##### Material

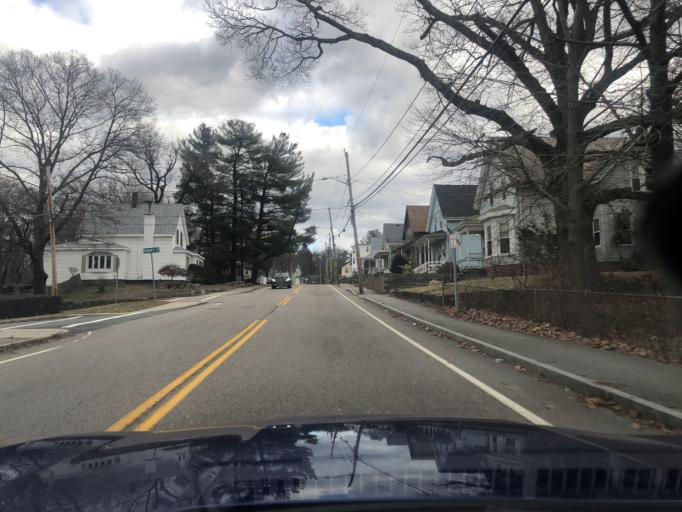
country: US
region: Massachusetts
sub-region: Plymouth County
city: Brockton
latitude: 42.1099
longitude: -71.0167
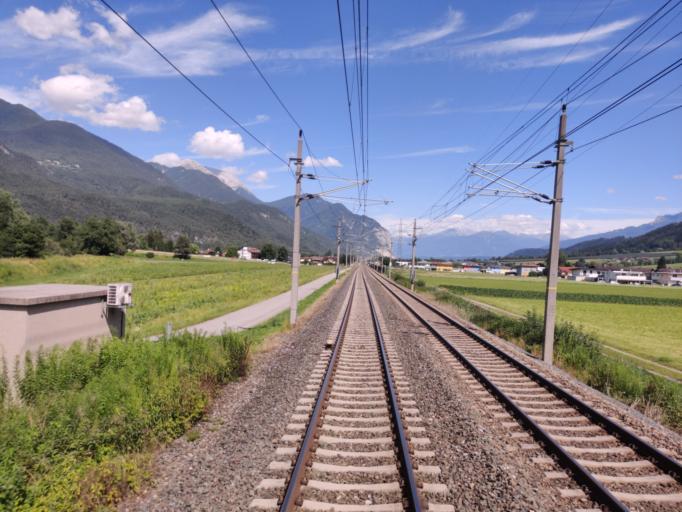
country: AT
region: Tyrol
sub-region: Politischer Bezirk Innsbruck Land
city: Hatting
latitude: 47.2818
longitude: 11.1642
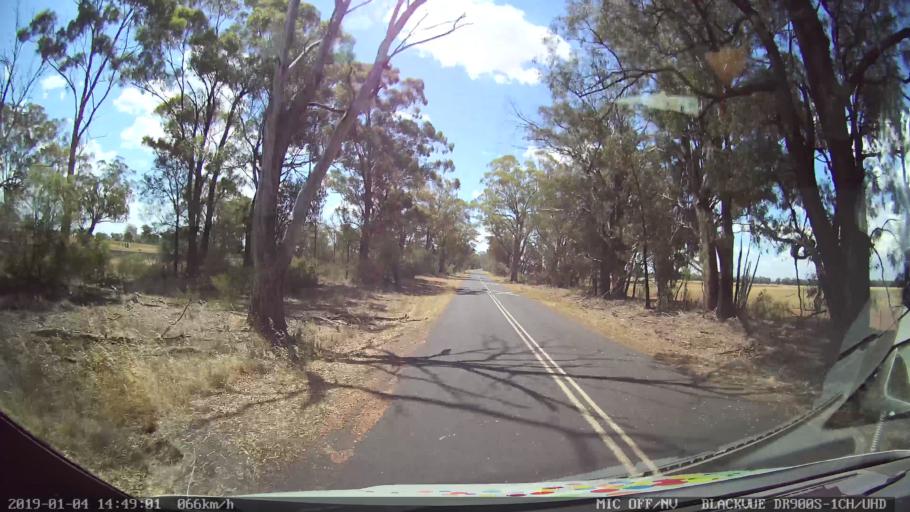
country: AU
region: New South Wales
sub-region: Dubbo Municipality
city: Dubbo
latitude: -32.0536
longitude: 148.6653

##########

Exercise task: Copy the text of these records word for word, omitting the pictures.

Full solution:
country: US
region: Massachusetts
sub-region: Plymouth County
city: Brockton
latitude: 42.1099
longitude: -71.0167
country: AT
region: Tyrol
sub-region: Politischer Bezirk Innsbruck Land
city: Hatting
latitude: 47.2818
longitude: 11.1642
country: AU
region: New South Wales
sub-region: Dubbo Municipality
city: Dubbo
latitude: -32.0536
longitude: 148.6653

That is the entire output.